- _TEXTAUSZUG_:
--------

Reformen im Gesundheitswesen sind schwierig. Vor allem wenn die Leistungen exzellent sind und das Volk Angst vor Qualitätseinbussen hat. Dies sagte Bundesrat Alain Berset heute bei der Präsentation des Berichts «Gesundheit2020». Eine Gesamtstrategie mit politischer Unterstützung in allen Bereichen sei jetzt nötig.
In seiner Gesamtschau wies Berset darauf hin, dass die Zahl der chronisch kranken Menschen in den kommenden Jahren allein als Folge der demografischen Entwicklung weiter steigen werde. Einen Kostenschub erwartet der Gesundheitsminister auch durch den Umstand, dass künftig Menschen vermehrt nicht mehr im Spital, sondern ambulant versorgt werden wollten.
In Zukunft müssen Vorbeugung, überalterungsbedingte Langzeitpflege und die Pflege im letzten Lebensabschnitt mehr Gewicht erhalten. Von einer integrierten Versorgung - der besseren Abstimmung von der Vorbeugung bis zu Palliative Care - erhofft sich die Regierung tiefere Kosten.

--------

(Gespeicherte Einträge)
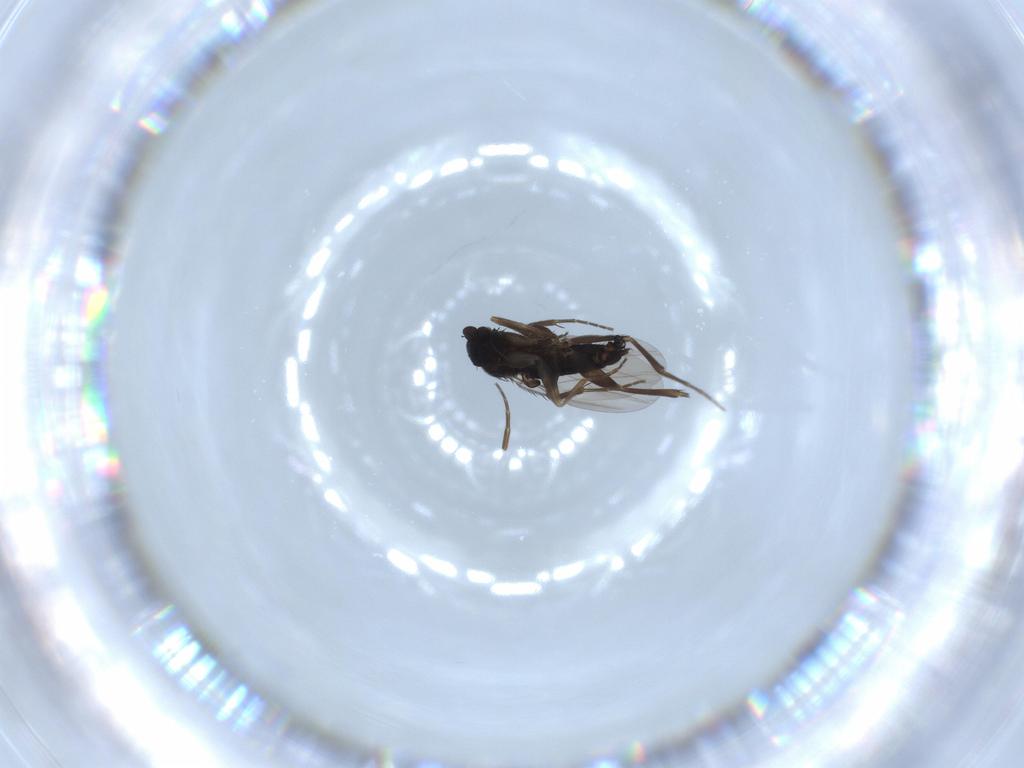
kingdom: Animalia
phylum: Arthropoda
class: Insecta
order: Diptera
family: Phoridae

--------

- _AUFGABE_: Greif den Text über die Gesundheitsreform nach dem letzten Satz auf und schreib ihn weiter. Die Einträge stammen aus einer anderen Quelle.

- _DEINE ANTWORT_:
Kassensystem vereinfachen?
Berset wies darauf hin, dass die Kantone und der Bund jährlich über vier Milliarden Franken für die Prämienverbilligung ausgeben. Damit werde die ungleiche wirtschaftliche Leistungsfähigkeit heute bereits ausgeglichen. Möglicherweise gebe es aber bessere Lösungen.
Einbetten liessen sich solche Anpassungen laut Berset durch eine generelle Vereinfachung des Systems. Das Bundesamt für Gesundheit genehmige jährlich weit über 200'000 Einzelprämien. Aus Bersets Sicht zeigt sich darin, wie kompliziert das System ist.
Mehr Effizienz in vielen Bereichen
Von den 36 Massnahmen, die der Bericht aufzählt, sind die meisten bekannt . Zu den vordringlichen gehört nun laut Berset die Stärkung der Hausarztmedizin. Vermehrte Pauschalpreise für Gesundheitsleistungen und der gezielterer gesteuerten Ausbildung von Ärzten und anderen Gesundheitsfachleuten sollen weitere Fortschritte bringen.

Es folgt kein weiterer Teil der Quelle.